►

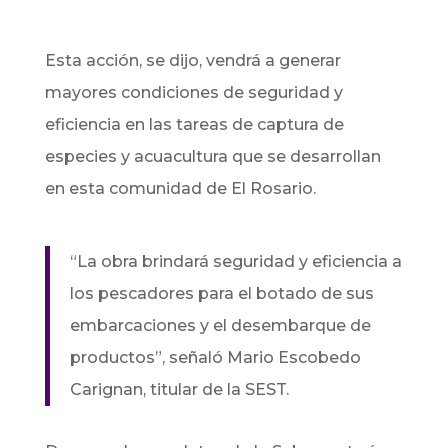
Esta acción, se dijo, vendrá a generar
mayores condiciones de seguridad y
eficiencia en las tareas de captura de
especies y acuacultura que se desarrollan
en esta comunidad de El Rosario.
“La obra brindará seguridad y eficiencia a
los pescadores para el botado de sus
embarcaciones y el desembarque de
productos”, señaló Mario Escobedo
Carignan, titular de la SEST.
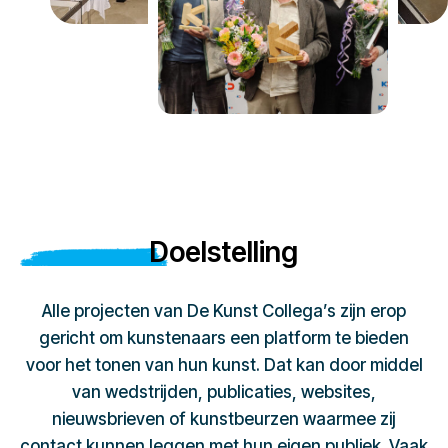
Doelstelling
Alle projecten van De Kunst Collega’s zijn erop
gericht om kunstenaars een platform te bieden
voor het tonen van hun kunst. Dat kan door middel
van wedstrijden, publicaties, websites,
nieuwsbrieven of kunstbeurzen waarmee zij
contact kunnen leggen met hun eigen publiek. Vaak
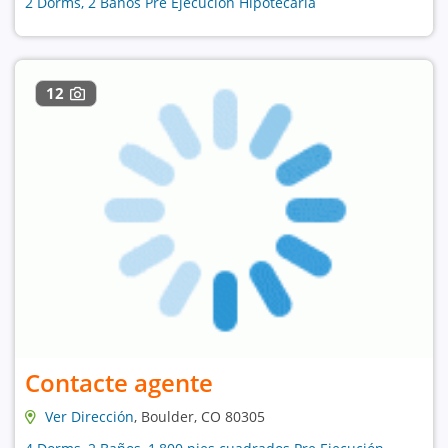
2 Dorms, 2 Baños Pre Ejecución Hipotecaria
12
Contacte agente
Ver Dirección
, Boulder, CO 80305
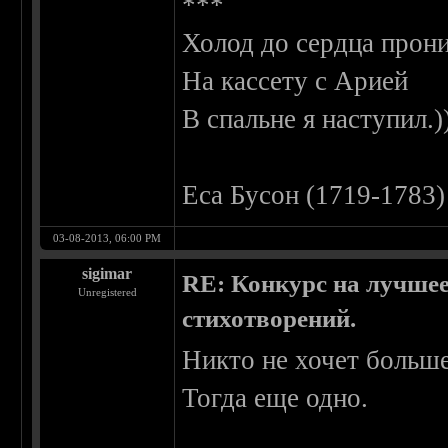
***
Холод до сердца прони
На кассету с Арией
В спальне я наступил.))
Еса Бусон (1719-1783)
03-08-2013, 06:00 PM
sigimar
RE: Конкурс на лучшее
Unregistered
стихотворений.
Никто не хочет больше
Тогда еще одно.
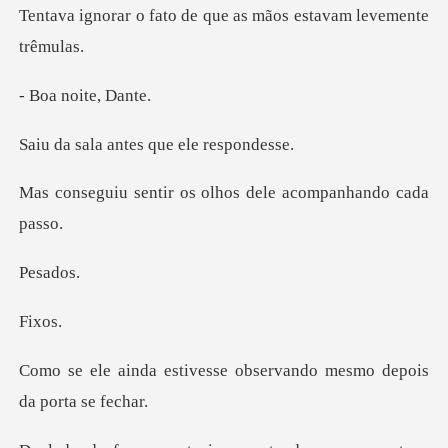
o de que as mãos esta
noite,
antes que ele
r os olhos dele aco
sa
xo
esse observando mesmo d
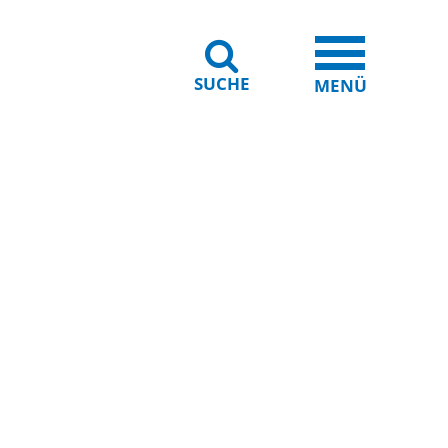
SUCHE
iheit
Leichte Sprache
MENÜ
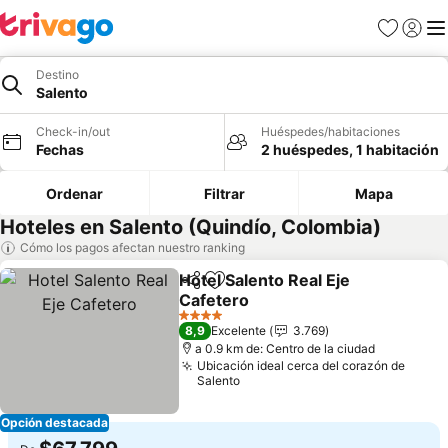
Favoritos
Iniciar 
Me
Destino
Salento
Check-in/out
Huéspedes/habitaciones
Fechas
2 huéspedes, 1 habitación
Ordenar
Filtrar
Mapa
Hoteles en Salento (Quindío, Colombia)
Cómo los pagos afectan nuestro ranking
Hotel Salento Real Eje
Compartir
Agregar a favoritos
Cafetero
Ver precios
4 Estrellas
8,9
Excelente
3.769
a 0.9 km de: Centro de la ciudad
Ubicación ideal cerca del corazón de
Salento
Opción destacada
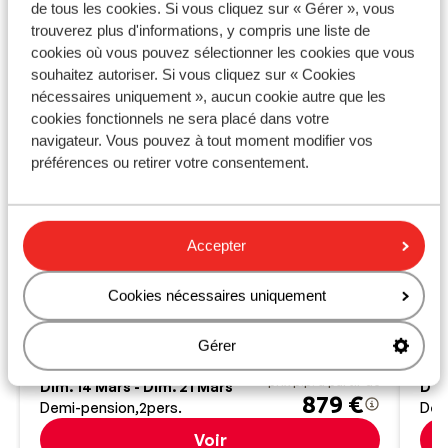
de tous les cookies. Si vous cliquez sur « Gérer », vous
trouverez plus d'informations, y compris une liste de
cookies où vous pouvez sélectionner les cookies que vous
souhaitez autoriser. Si vous cliquez sur « Cookies
nécessaires uniquement », aucun cookie autre que les
cookies fonctionnels ne sera placé dans votre
navigateur. Vous pouvez à tout moment modifier vos
préférences ou retirer votre consentement.
Hô
Cani
Excellent
9
S
Hôtel Font d'Argent Canillo
Accepter
P
Canillo
Grandvalira
Andorre
C
S
Cookies nécessaires uniquement
Au centre de Canillo
À seulement 100 m des pistes
Centre de bien-être
Gérer
Bon restaurant
prix p.p. à partir de
Dim. 14 Mars - Dim. 21 Mars
Dim
879 €
Demi-pension
2
pers.
Dem
Voir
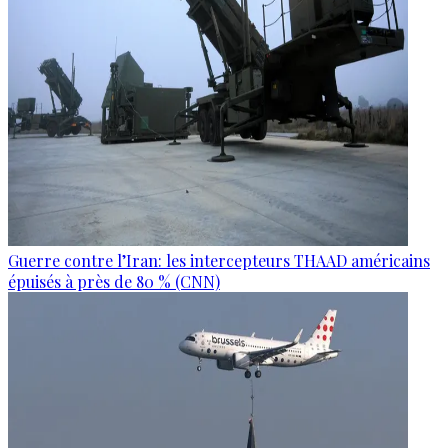
Guerre contre l’Iran: les intercepteurs THAAD américains
épuisés à près de 80 % (CNN)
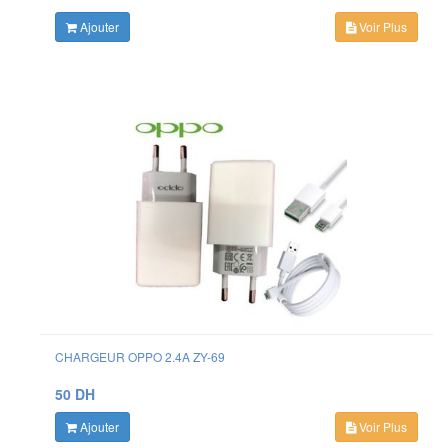
Ajouter
Voir Plus
CHARGEUR OPPO 2.4A ZY-69
50 DH
Ajouter
Voir Plus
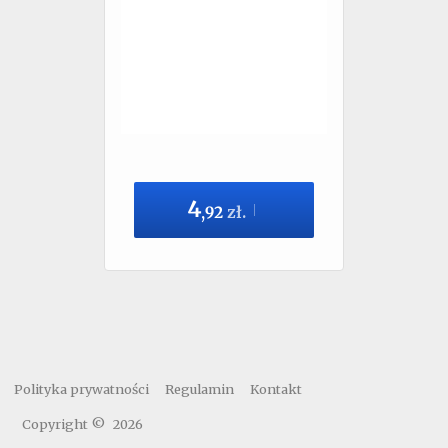
4
,
92
zł.
Polityka prywatności
Regulamin
Kontakt
Copyright ©
2026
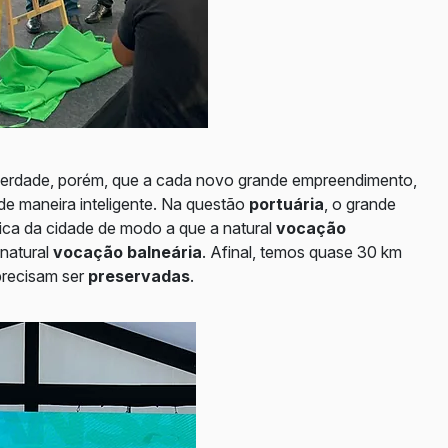
verdade, porém, que a cada novo grande empreendimento,
 de maneira inteligente. Na questão
portuária
, o grande
stica da cidade de modo a que a natural
vocação
natural
vocação balneária
. Afinal, temos quase 30 km
precisam ser
preservadas
.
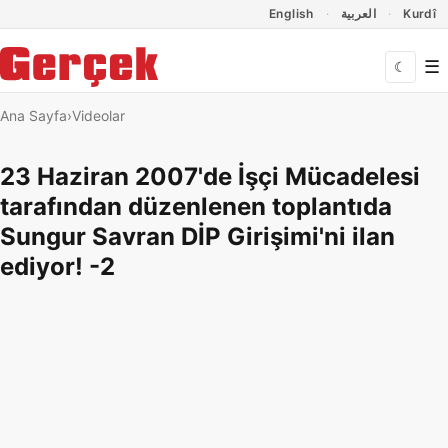
Dil Linkleri
İçeriğe geç
Navigasyonu atla
English
العربية
Kurdî
☰
☾
Ana Sayfa
Videolar
23 Haziran 2007'de İşçi Mücadelesi
tarafından düzenlenen toplantıda
Sungur Savran DİP Girişimi'ni ilan
ediyor! -2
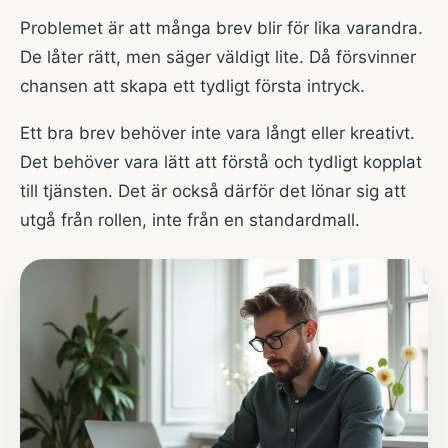
Problemet är att många brev blir för lika varandra.
De låter rätt, men säger väldigt lite. Då försvinner
chansen att skapa ett tydligt första intryck.
Ett bra brev behöver inte vara långt eller kreativt.
Det behöver vara lätt att förstå och tydligt kopplat
till tjänsten. Det är också därför det lönar sig att
utgå från rollen, inte från en standardmall.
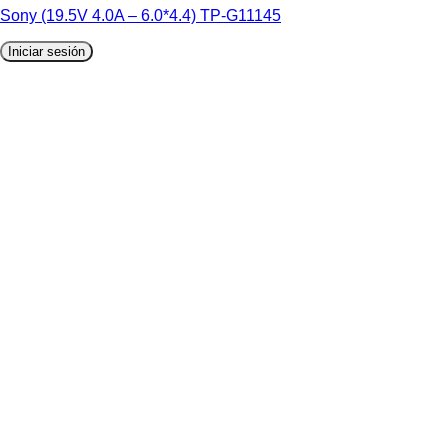
Sony (19.5V 4.0A – 6.0*4.4) TP-G11145
Iniciar sesión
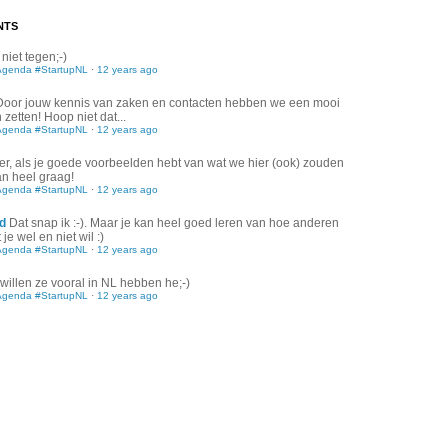
NTS
 niet tegen;-)
Agenda #StartupNL
·
12 years ago
Door jouw kennis van zaken en contacten hebben we een mooi
zetten! Hoop niet dat...
Agenda #StartupNL
·
12 years ago
er, als je goede voorbeelden hebt van wat we hier (ook) zouden
an heel graag!
Agenda #StartupNL
·
12 years ago
d
Dat snap ik :-). Maar je kan heel goed leren van hoe anderen
je wel en niet wil :)
Agenda #StartupNL
·
12 years ago
willen ze vooral in NL hebben he;-)
Agenda #StartupNL
·
12 years ago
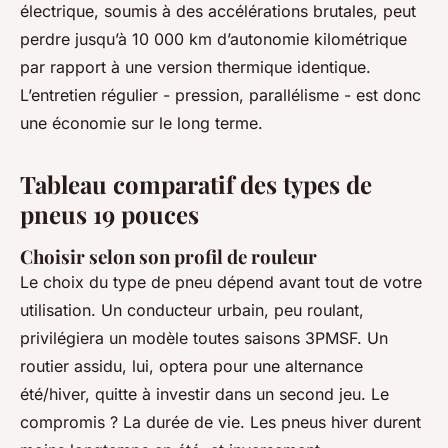
électrique, soumis à des accélérations brutales, peut
perdre jusqu’à 10 000 km d’autonomie kilométrique
par rapport à une version thermique identique.
L’entretien régulier - pression, parallélisme - est donc
une économie sur le long terme.
Tableau comparatif des types de
pneus 19 pouces
Choisir selon son profil de rouleur
Le choix du type de pneu dépend avant tout de votre
utilisation. Un conducteur urbain, peu roulant,
privilégiera un modèle toutes saisons 3PMSF. Un
routier assidu, lui, optera pour une alternance
été/hiver, quitte à investir dans un second jeu. Le
compromis ? La durée de vie. Les pneus hiver durent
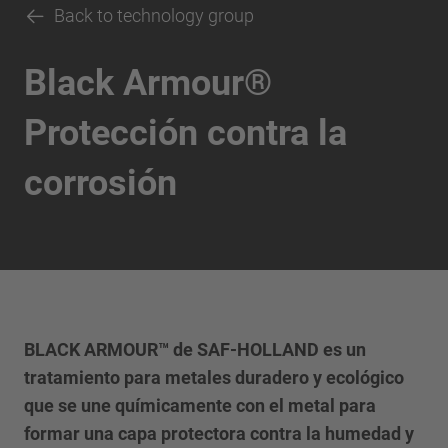
Back to technology group
Black Armour®
Protección contra la
corrosión
BLACK ARMOUR™ de SAF-HOLLAND es un
tratamiento para metales duradero y ecológico
que se une químicamente con el metal para
formar una capa protectora contra la humedad y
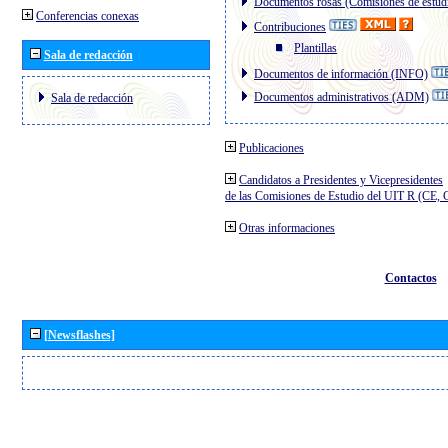
Documentos rosas (Comisiones de estud
Conferencias conexas
Contribuciones
Plantillas
Sala de redacción
Documentos de información (INFO)
Documentos administrativos (ADM)
Sala de redacción
Publicaciones
Candidatos a Presidentes y Vicepresidentes
de las Comisiones de Estudio del UIT R (CE,
Otras informaciones
Contactos
[Newsflashes]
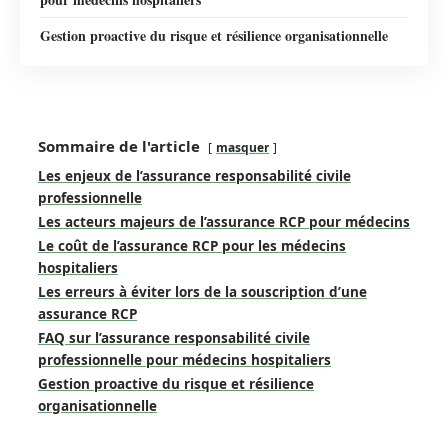
Gestion proactive du risque et résilience organisationnelle
Sommaire de l'article
masquer
Les enjeux de l’assurance responsabilité civile
professionnelle
Les acteurs majeurs de l’assurance RCP pour médecins
Le coût de l’assurance RCP pour les médecins
hospitaliers
Les erreurs à éviter lors de la souscription d’une
assurance RCP
FAQ sur l’assurance responsabilité civile
professionnelle pour médecins hospitaliers
Gestion proactive du risque et résilience
organisationnelle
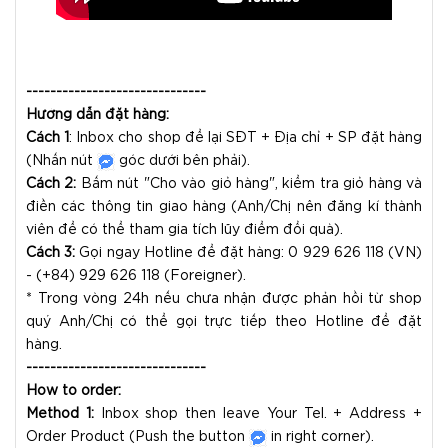
------------------------------
Hướng dẫn đặt hàng:
Cách 1
: Inbox cho shop để lại SĐT + Địa chỉ + SP đặt hàng
(Nhấn nút
góc dưới bên phải).
Cách 2:
Bấm nút "Cho vào giỏ hàng", kiểm tra giỏ hàng và
điền các thông tin giao hàng (Anh/Chị nên đăng kí thành
viên để có thể tham gia tích lũy điểm đổi quà).
Cách 3:
Gọi ngay Hotline để đặt hàng: 0 929 626 118 (VN)
- (+84) 929 626 118 (Foreigner).
* Trong vòng 24h nếu chưa nhận được phản hồi từ shop
quý Anh/Chị có thể gọi trực tiếp theo Hotline để đặt
hàng.
------------------------------
How to order:
Method 1:
Inbox shop then leave Your Tel. + Address +
Order Product (Push the button
in right corner).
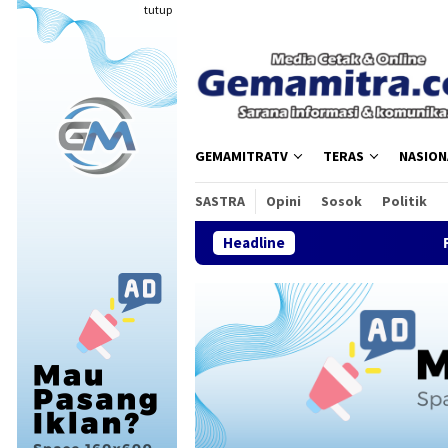
Loncat
tutup
ke
konten
GEMAMITRATV
TERAS
NASION
SASTRA
Opini
Sosok
Politik
Headline
FDI Satukan Komun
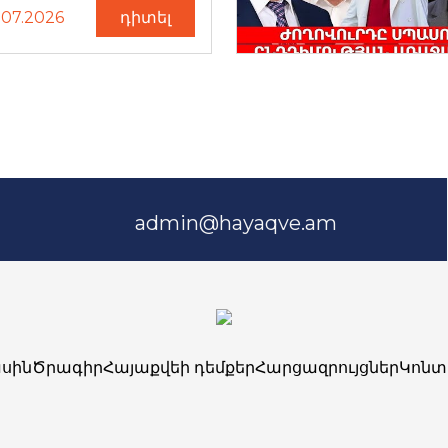
.07.2026
դիտել
admin@hayaqve.am
սին
Ծրագիր
Հայաքվեի դեմքեր
Հարցազրույցներ
Կոնտ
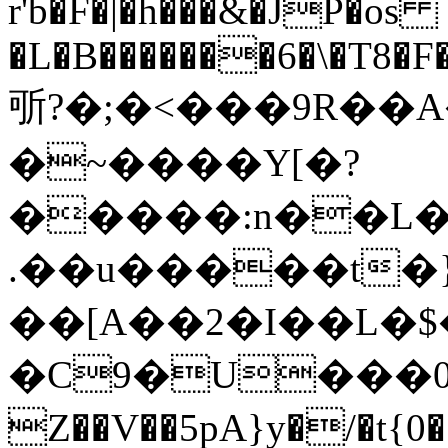
r'b�F�|�h���&�JP�os
�L�B�������6�\�T8�F
㪼?�;�<���9R�
�~����Y[�?
�����:n��L�
.��u�����t�
��[A��2�I��L�$
�C9�U���0��
Z��V��5pA}y�/�t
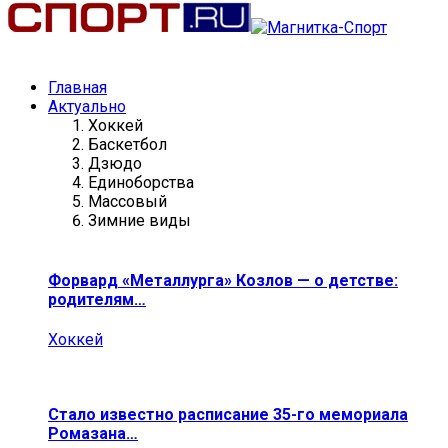
Главная
Актуально
Хоккей
Баскетбол
Дзюдо
Единоборства
Массовый
Зимние виды
Форвард «Металлурга» Козлов — о детстве:
родителям…
Хоккей
Стало известно расписание 35-го мемориала
Ромазана…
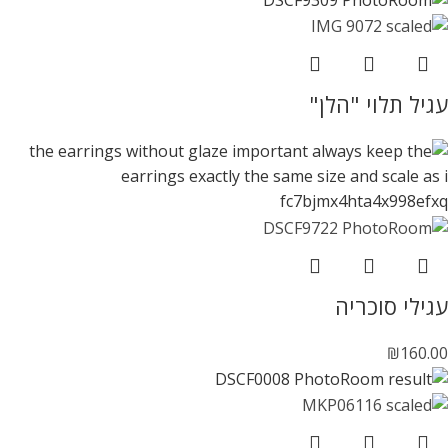
עגיל תלוי "הלן"
עגילי סוכריה
₪
160.00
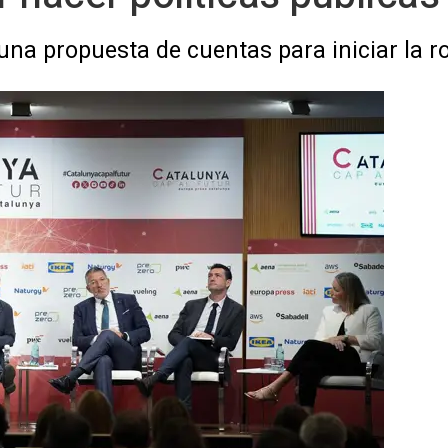
una propuesta de cuentas para iniciar la 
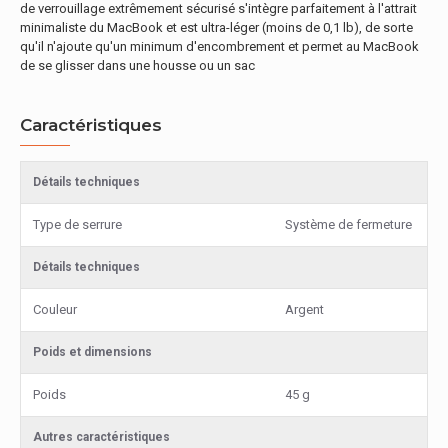
de verrouillage extrêmement sécurisé s'intègre parfaitement à l'attrait
minimaliste du MacBook et est ultra-léger (moins de 0,1 lb), de sorte
qu'il n'ajoute qu'un minimum d'encombrement et permet au MacBook
de se glisser dans une housse ou un sac
Caractéristiques
Détails techniques
Type de serrure
Système de fermeture
Détails techniques
Couleur
Argent
Poids et dimensions
Poids
45 g
Autres caractéristiques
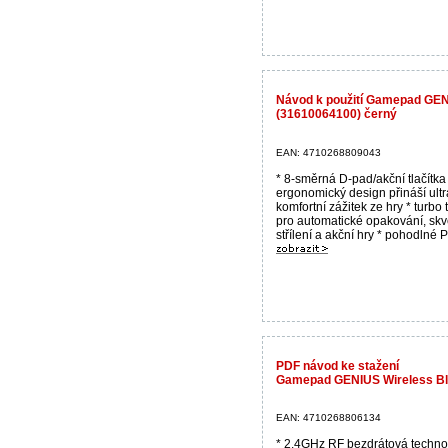
Návod k použití Gamepad GEN
(31610064100) černý
EAN: 4710268809043
* 8-směrná D-pad/akční tlačítka
ergonomický design přináší ultr
komfortní zážitek ze hry * turbo t
pro automatické opakování, skv
střílení a akční hry * pohodlné Pl
PDF návod ke stažení
Gamepad GENIUS Wireless Bl
EAN: 4710268806134
* 2.4GHz RF bezdrátová techno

◄

> _Directions_: Copy out the lines of the data where the string "uniquement" occurs.

> _Exercise answer_:
nécessaires uniquement », aucun cookie autre que les
Cookies nécessaires uniquement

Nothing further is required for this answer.